CSCMP's Supply Chain Quarterly
June 18, 2019

Three things you should know about big data and analytics

The terms "big data" and "analytics" are widely used but often are not clearly defined. The explanations presented here will help managers understand what these concepts really mean and how they can use them to improve their supply chains.

Wherever you look lately, the concepts of analytics and "big data" are being hyped by the media, consultants, and software vendors. Some of that hype is justified, as some companies are indeed using analytics and big data to transform their businesses. But most supply chain managers aren't getting a clear definition of what "analytics" and "big data" really mean. They are either hearing those terms being used by vendors that are trying to sell a specific solution, or they are seeing the terms used, without being clearly defined, in the popular business press. And even if the definitions themselves are clear, it may not be clear to the supply chain manager what value those concepts offer.

Without a full understanding of what the field of analytics is about, supply chain managers may be missing out on many opportunities—both for their companies and for themselves. For one thing, more and more companies are finding that they can gain a competitive advantage by better using data and analytics to make decisions. For another, more companies are demanding that their managers understand data and analytics. Before supply chain managers can grasp how analytics and big data can be applied in their own world, though, they'll first need to understand not only what those concepts actually mean but also what difference they can make. With that in mind, here are three things that supply chain managers should know.
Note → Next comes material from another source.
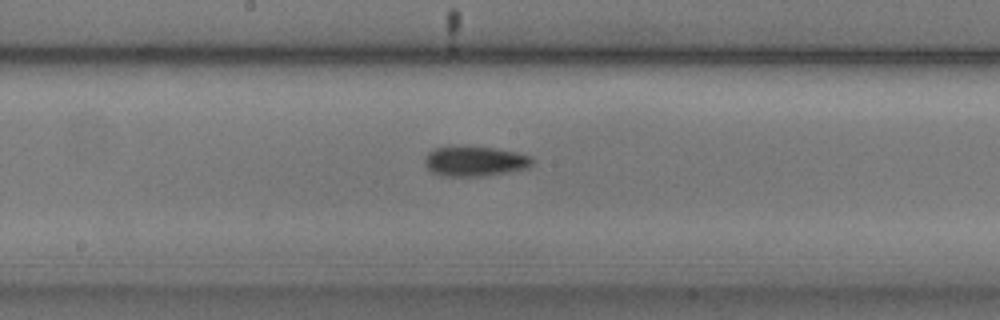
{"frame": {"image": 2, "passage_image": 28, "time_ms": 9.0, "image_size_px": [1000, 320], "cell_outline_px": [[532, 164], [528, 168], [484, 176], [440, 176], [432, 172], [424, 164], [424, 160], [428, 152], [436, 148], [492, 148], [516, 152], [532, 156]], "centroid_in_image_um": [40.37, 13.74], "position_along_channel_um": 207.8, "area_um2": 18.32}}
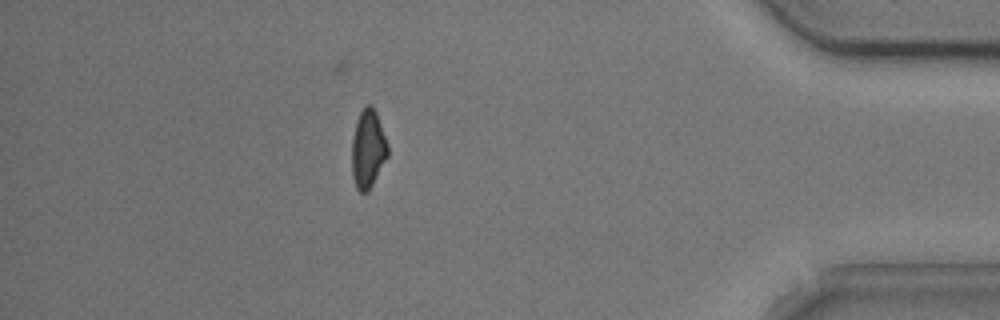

1. Big data is not just for the IT department.
Although widely used, the term "big data" is poorly defined. This lack of a clear definition may be the reason why some supply chain managers make the mistake of thinking that big data has little relevancy to their work and is only the concern of the information technology (IT) department. If they limit themselves to viewing big data as just an IT storage issue, supply chain managers may overlook the economic value of the data they are collecting. As it is, many are not taking full advantage of the data they already have at hand, nor are they thinking creatively about how they could use it.

There are actually three definitions of big data currently in use. Each one is valuable, in different ways, to supply chain managers.

The first, and most "IT-centric," definition refers to an amount of data that is too large or complex for current mainstream data storage and retrieval systems. In other words, you can't simply store "big data" in a standard database and run a query against it. Common examples of this view of big data include the massive amounts of data generated by sensors (which fill up databases quickly) or free-form text or video data (which doesn't fit into a relational database very well). This is an IT-centric view because it focuses on the technology of storing and retrieving data and on the need to use new types of servers and software, such as Hadoop. Hadoop is a file storage system that goes beyond standard relational-database technology, allowing users to store and retrieve unstructured data over hundreds or thousands of distributed machines. Facebook, for example, runs with Hadoop so it can store massive amounts of unstructured data.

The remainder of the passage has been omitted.